### Problem description
Express the listing as a JSON list of strings, with one string per line and blank lines left out.
━━━━━━━━━━━━━━━━━━━━
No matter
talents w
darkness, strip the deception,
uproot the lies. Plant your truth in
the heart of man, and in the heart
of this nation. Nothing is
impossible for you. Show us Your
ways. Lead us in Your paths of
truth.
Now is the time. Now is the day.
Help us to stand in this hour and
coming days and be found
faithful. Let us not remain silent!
━━━━━━━━━━━━━━━━━━━━
### Final answer
[
  "No matter",
  "talents w",
  "darkness, strip the deception,",
  "uproot the lies. Plant your truth in",
  "the heart of man, and in the heart",
  "of this nation. Nothing is",
  "impossible for you. Show us Your",
  "ways. Lead us in Your paths of",
  "truth.",
  "Now is the time. Now is the day.",
  "Help us to stand in this hour and",
  "coming days and be found",
  "faithful. Let us not remain silent!"
]